§ WHAT IS BEING ASKED
Among the entries below, find all lines that include "Leben" and copy them.

══════════════════════════════

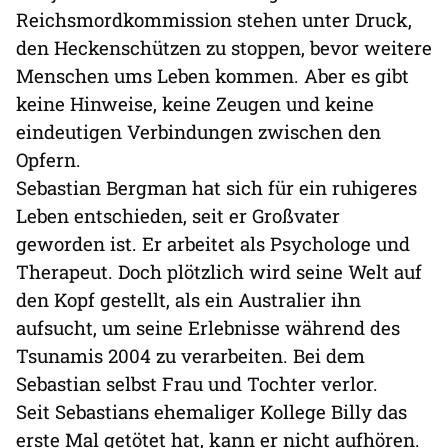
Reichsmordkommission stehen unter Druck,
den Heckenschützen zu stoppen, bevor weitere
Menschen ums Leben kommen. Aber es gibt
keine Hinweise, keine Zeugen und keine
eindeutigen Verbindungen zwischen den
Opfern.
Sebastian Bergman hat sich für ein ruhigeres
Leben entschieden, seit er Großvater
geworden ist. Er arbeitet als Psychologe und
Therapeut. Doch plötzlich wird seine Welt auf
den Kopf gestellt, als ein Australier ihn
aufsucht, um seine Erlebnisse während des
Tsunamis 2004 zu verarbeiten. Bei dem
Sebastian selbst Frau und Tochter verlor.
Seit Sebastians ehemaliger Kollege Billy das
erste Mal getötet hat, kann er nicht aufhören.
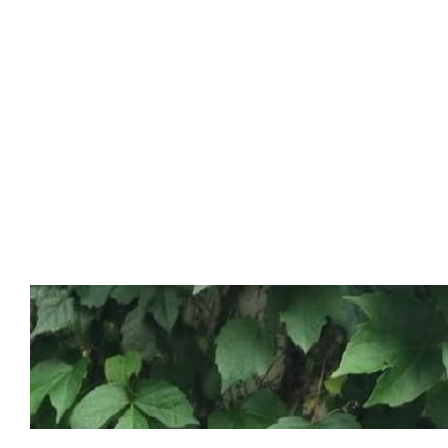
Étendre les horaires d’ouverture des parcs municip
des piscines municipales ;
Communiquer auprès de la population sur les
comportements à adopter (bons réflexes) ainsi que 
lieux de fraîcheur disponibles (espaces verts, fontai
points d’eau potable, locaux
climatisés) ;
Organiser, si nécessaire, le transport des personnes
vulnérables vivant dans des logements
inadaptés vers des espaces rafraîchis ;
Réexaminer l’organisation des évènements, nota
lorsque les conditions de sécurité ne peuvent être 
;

══════════════════════════════

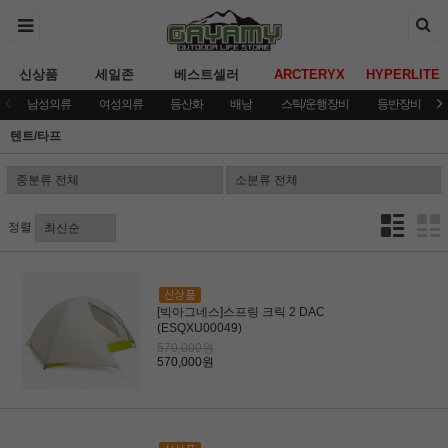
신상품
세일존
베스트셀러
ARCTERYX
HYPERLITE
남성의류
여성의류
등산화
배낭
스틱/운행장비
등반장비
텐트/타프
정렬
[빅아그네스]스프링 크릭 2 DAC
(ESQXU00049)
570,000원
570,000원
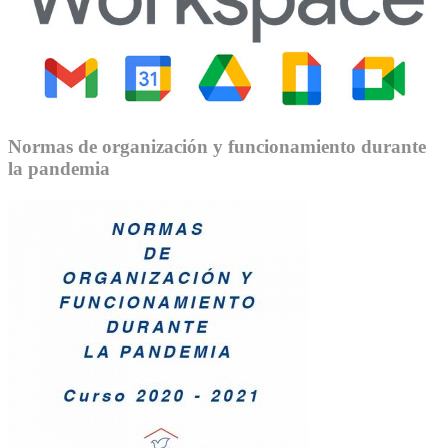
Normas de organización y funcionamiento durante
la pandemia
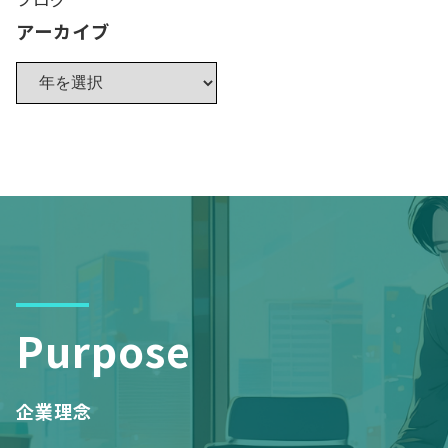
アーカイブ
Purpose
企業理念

══════════════════════════════

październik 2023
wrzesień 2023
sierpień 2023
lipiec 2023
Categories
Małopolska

══════════════════════════════

§ RESULT FOR THIS EXERCISE
Menschen ums Leben kommen. Aber es gibt
Leben entschieden, seit er Großvater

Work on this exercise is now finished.